I love these threads, there's always something to learn. Hopefully someday I'll be able to critique better, it's a learning process for sure. I think I've got feet and ears down pretty good.  

Just wanted to say she's a cutie and ask if her nose fades out like that in the fall/winter and darkens back up in the spring/summer? If it darkens up seasonally she has what's called snownose. Looks like you keep her at a good weight, what are you feeding her?


----------



## Zeeva (Aug 10, 2010)

Whiteshepherds said:


> I love these threads, there's always something to learn. Hopefully someday I'll be able to critique better, it's a learning process for sure. I think I've got feet and ears down pretty good.
> 
> Just wanted to say she's a cutie and ask if her nose fades out like that in the fall/winter and darkens back up in the spring/summer? If it darkens up seasonally she has what's called snownose. Looks like you keep her at a good weight, what are you feeding her?


I haven't really noticed her nose fade but I do believe it gets lighter during winter. She had a black nose as a puppy. But I think you're right. She probably does have a snow nose. The fade is so slow it's hardly noticeable until I look back at her pictures from a few months ago. 

She's been steadily on Instinct now after several kibble changes. I feel she's a bit heavy and I worry about her weight because unlike Smokey she'll eat her kibble till she passes out. She eats the recommended amount (maybe a little less on inactive days) but she eats as if she hasn't eaten for days every single time. I've never had a problem switching her kibble or being finicky. It's nice to see a being who is grateful/happy with the same type of food every single day c: even though I've to be careful how much I feed her...

I know I'm partial to her prettiness. But I still wonder where her flaws lie in terms of physique...

So what do you think about her feet and ears (minus the long nails; I've recently started clipping them (with suggestions from this forum!) and the quick is long so it'll take time for them to shorten)? c: No need to worry about saying the truth. I really would like to learn!


----------



## Zeeva (Aug 10, 2010)

robk said:


> Nice long croup. Soft back that slopes down from croup to withers. This gives the withers the appearance of being sloping. Nice looking head with slightly wide set ears. Nose should be black. Good pasterns. Flat feet. Could use more angle on both the front and rear.

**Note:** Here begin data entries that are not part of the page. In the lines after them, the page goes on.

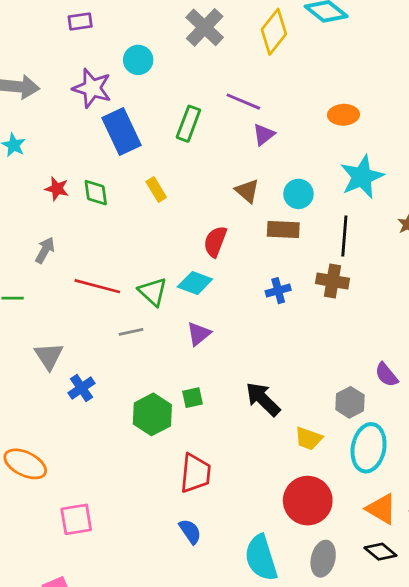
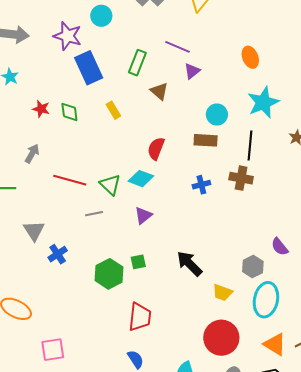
orange ellipse: (343, 115) -> (250, 57), turned 70
brown triangle: (247, 191) -> (159, 91), moved

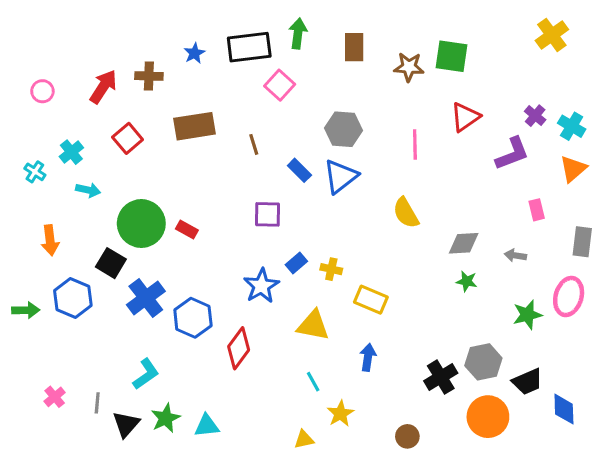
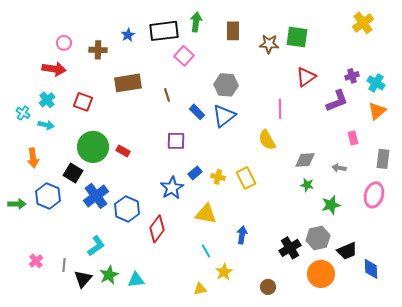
red arrow: (103, 87) -> (54, 69), moved, turned 65
pink circle: (42, 91) -> (64, 43), moved
purple cross: (535, 116) -> (352, 76), turned 32
red square: (128, 138) -> (83, 102), moved, turned -30
pink line: (415, 144) -> (280, 109), moved
cyan arrow: (88, 190) -> (46, 125), moved
yellow rectangle: (371, 300) -> (246, 178), moved, turned 40
green star: (527, 315) -> (331, 205), moved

Very pretty girl!


Thanks  I'm partial to her...I hope you're speaking without bias lol


----------



## Liesje (Mar 4, 2007)

Hard to tell b/c of the angle and no stack. For me she is a tad heavy, the nose needs to be black, and I'd like a little fuller coat overall. I like that her head looks strong.


----------



## Whiteshepherds (Aug 21, 2010)

Liesje said:


> Hard to tell b/c of the angle and no stack. For me she is a tad heavy,


Are you looking to see the last few ribs, not enough tuck? (she looked good to me but like I said, still learning)


----------



## robk (Jun 16, 2011)

I think her weight is ok for what I normally see among the typical non working / sport dog. She looks very soft (as in not hard muscled) to me. But I really don't see a dog that is really over weight.


----------



## PatchonGSD (Jun 27, 2012)

I think she is very pretty and I love her pink nose!


----------



## Whiteshepherds (Aug 21, 2010)

Zeeva said:


> So what do you think about her feet and ears (minus the long nails; I've recently started clipping them (with suggestions from this forum!) and the quick is long so it'll take time for them to shorten)? c: No need to worry about saying the truth. I really would like to learn!

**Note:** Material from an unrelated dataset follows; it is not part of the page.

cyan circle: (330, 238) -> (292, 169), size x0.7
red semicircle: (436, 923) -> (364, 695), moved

I'd like to see her ears closer together but it could be the way she's holding them in the picture. Both of my dogs have wider ear-sets, Annie especially. (you can fly a 747 between them when she's tired) Here's a picture of two pups at the same age. You can see the difference in the spacing between their ears. The pup on the right has nicer ear placement IMHO.









Feet: RobK said she was flat footed, maybe he/she (???) can elaborate. Feet should be short and compact, toes held close together. (from the standard) I cropped a picture with Annie's feet (I think they're correct) but can't get it to load. Will try later.


----------



## Liesje (Mar 4, 2007)

robk said:


> I think her weight is ok for what I normally see among the typical non working / sport dog. She looks very soft (as in not hard muscled) to me. But I really don't see a dog that is really over weight.


Yes this is what I mean. She is not fat or overweight but for me if I'm critiquing conformation of a dog being presented in good condition, I would be looking for muscle definition, probably a rib or two because the coat is pretty tight, less softness.


----------